Air Musyammas adalah air yang terjemur sinar matahari

وَهَلْ يُكْرَهُ فِيهِ الْخِلَافُ الْأَصَحُّ عِنْدَ الرَّافِعِيِّ أَنَّهُ يُكْرَهُ وَهُوَ الَّذِي جَزَمَ بِهِ الْمُصَنِّفُ وَاحْتَجَّ لَهُ الرَّافِعِيُّ بِأَنَّ رَسُولَ اللّٰهِ صَلَّى اللّٰهُ عَلَيْهِ وَسَلَّمَ [نَهَى عَائِشَةَ رَضِيَ اللّٰهُ عَنْهَا عَنِ الْمُشَمَّسِ وَقَالَ إنَّهُ يُوْرِثُ الْبَرَصَ] 
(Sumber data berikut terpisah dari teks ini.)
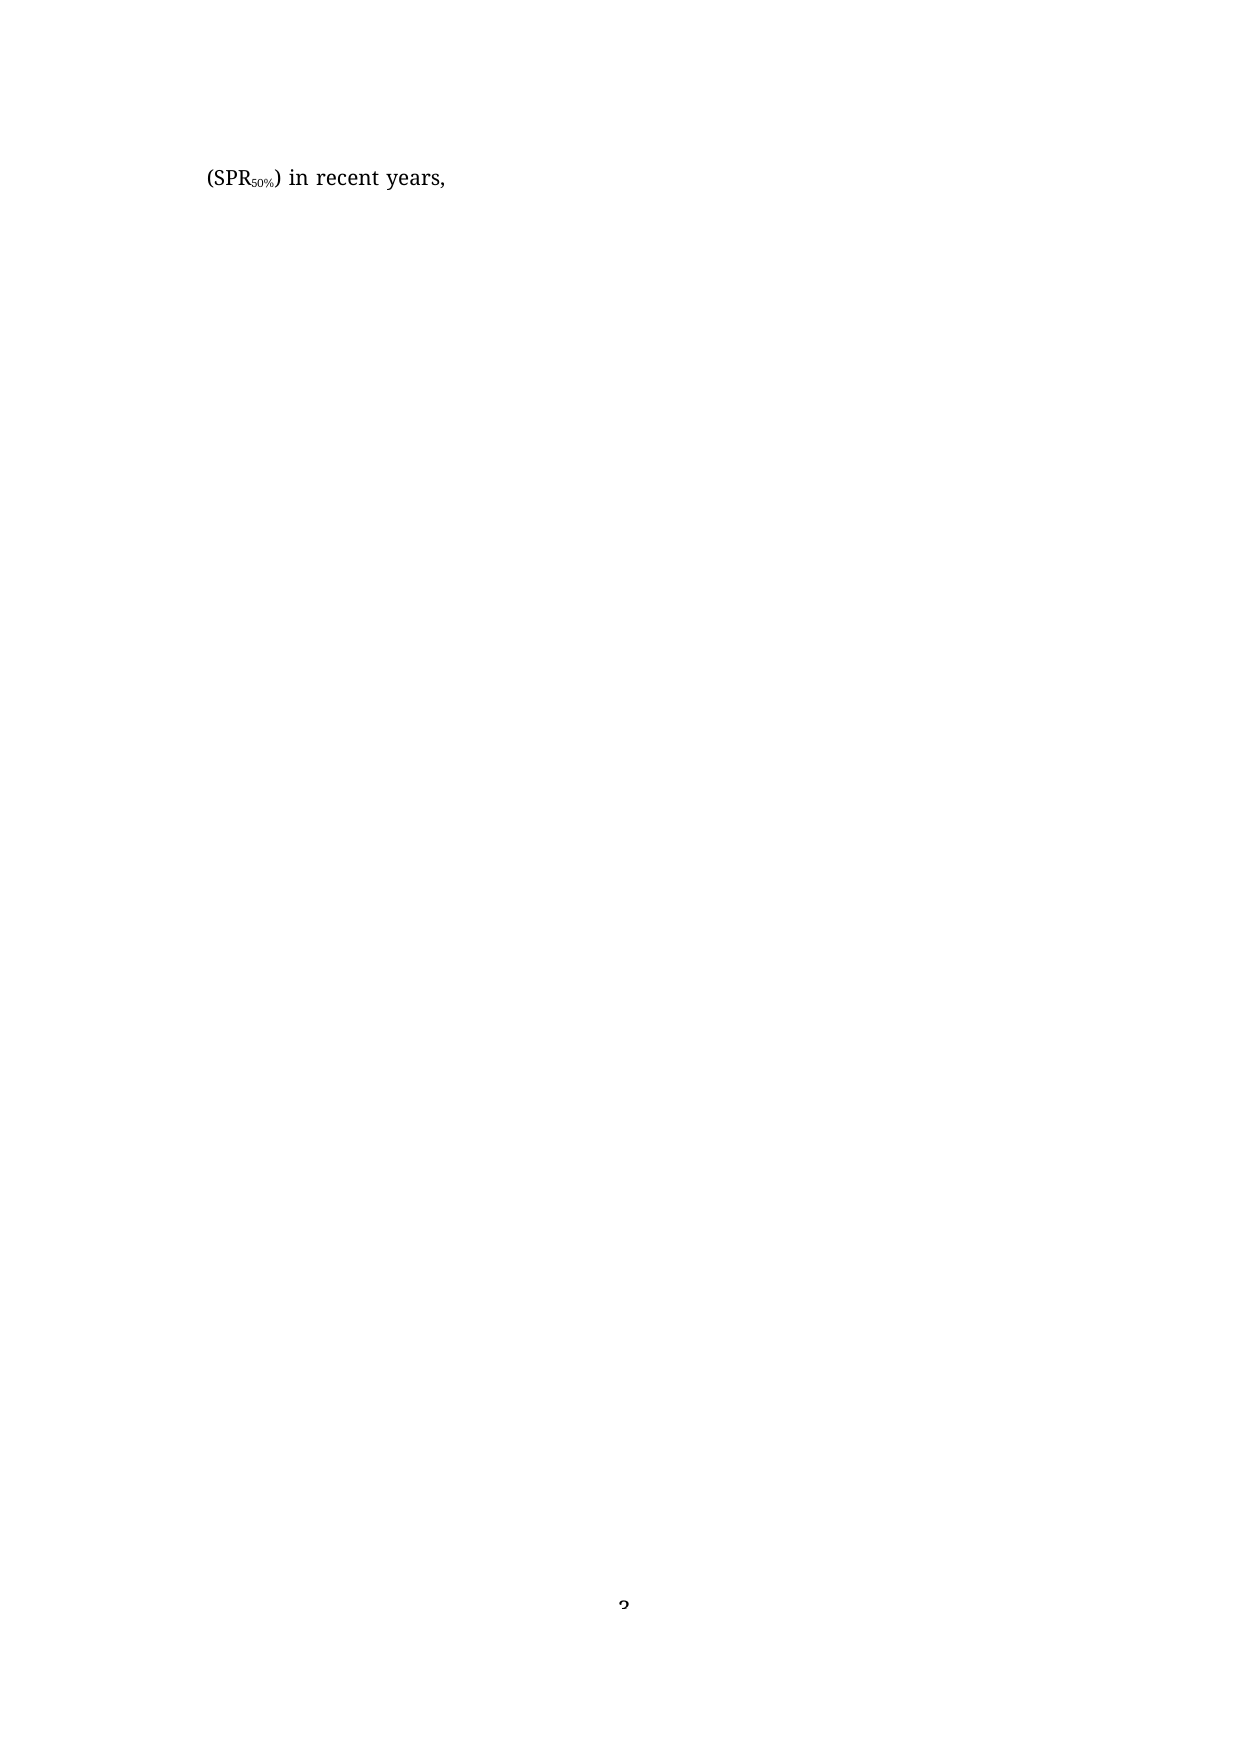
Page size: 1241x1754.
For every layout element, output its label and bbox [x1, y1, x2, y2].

text [206, 164, 1037, 191]
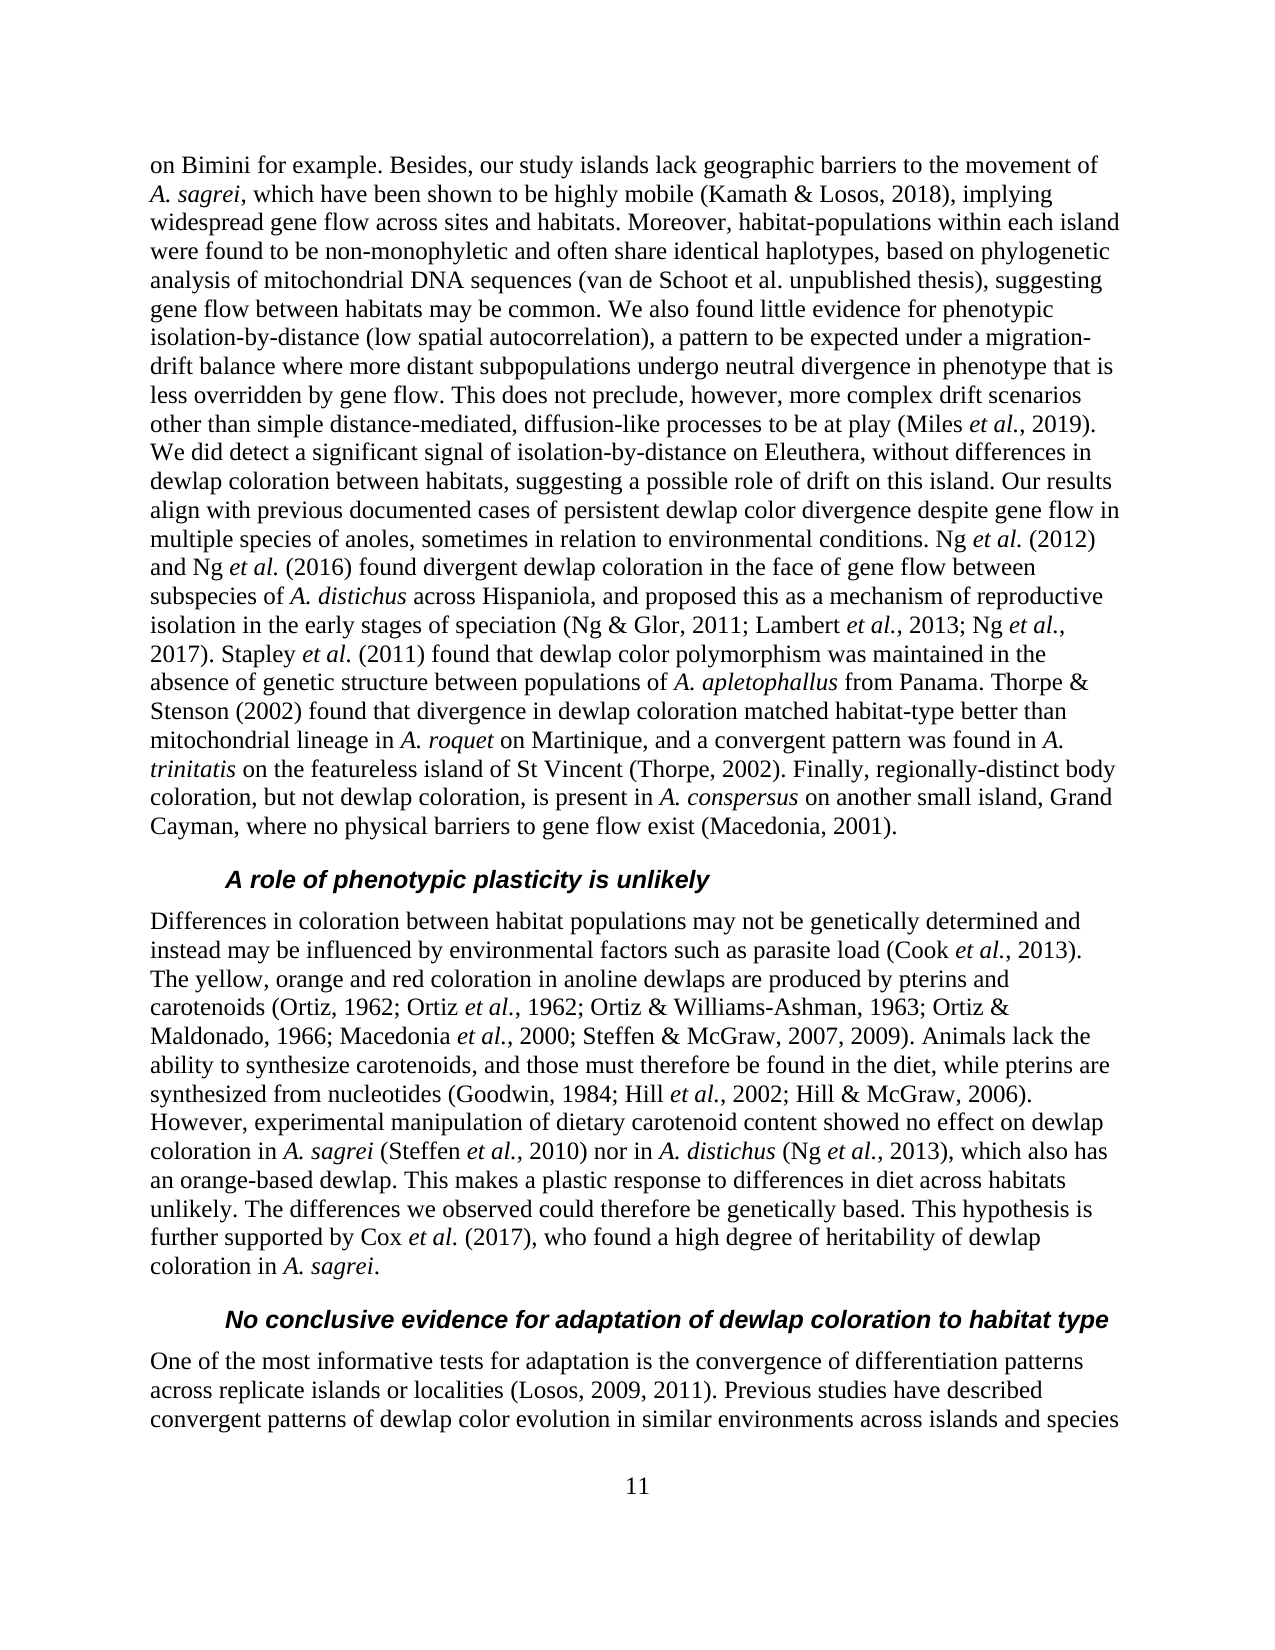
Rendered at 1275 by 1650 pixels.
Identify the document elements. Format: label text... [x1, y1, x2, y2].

text Differences in coloration between habitat populations may not be genetically determined and instead may be influenced by environmental factors such as parasite load (Cook et al., 2013). The yellow, orange and red coloration in anoline dewlaps are produced by pterins and carotenoids (Ortiz, 1962; Ortiz et al., 1962; Ortiz & Williams-Ashman, 1963; Ortiz & Maldonado, 1966; Macedonia et al., 2000; Steffen & McGraw, 2007, 2009). Animals lack the ability to synthesize carotenoids, and those must therefore be found in the diet, while pterins are synthesized from nucleotides (Goodwin, 1984; Hill et al., 2002; Hill & McGraw, 2006). However, experimental manipulation of dietary carotenoid content showed no effect on dewlap coloration in A. sagrei (Steffen et al., 2010) nor in A. distichus (Ng et al., 2013), which also has an orange-based dewlap. This makes a plastic response to differences in diet across habitats unlikely. The differences we observed could therefore be genetically based. This hypothesis is further supported by Cox et al. (2017), who found a high degree of heritability of dewlap coloration in A. sagrei. [150, 906, 1125, 1280]
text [150, 1346, 1125, 1432]
subtitle A role of phenotypic plasticity is unlikely [150, 865, 1125, 894]
subtitle No conclusive evidence for adaptation of dewlap coloration to habitat type [150, 1305, 1125, 1334]
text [150, 150, 1125, 840]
Apakah dimakruhkan ? Di dalam hal ini ada perbedaan pendapat. Pendapat yang paling shohih menurut imam Ar-Rofi'i bahwa air tersebut dimakruhkan dan pendapat ini adalah pendapat yang telah menetapkan padanya oleh Musonnif. Dan telah berhujjah untuk pendapat ini Imam Ar-rofi'i bahwa Rasulallah ﷺ [Telah melarang Siti Aisyah Radhiallahu Anha dari menggunakan air Musyammas dan Nabi ﷺ bersabda: Sesungguhnya air tersebut bisa menyebabkan penyakit kusta]

وَعَنِ ابْنِ عَبَّاسٍ رَضِيَ اللّٰهُ تَعَالَى عَنْهُمَا أَنَّ رَسُولَ اللّٰهِ صَلَّى اللّٰهُ عَلَيْهِ وَسَلَّمَ قَالَ: [مَنِ اغْتَسَلَ بِمَاءٍ مُشَمَّسٍ فَأَصَابَهُ وَضَحٌ فَلَا يَلُومَنَّ إلَّا نَفْسَهُ]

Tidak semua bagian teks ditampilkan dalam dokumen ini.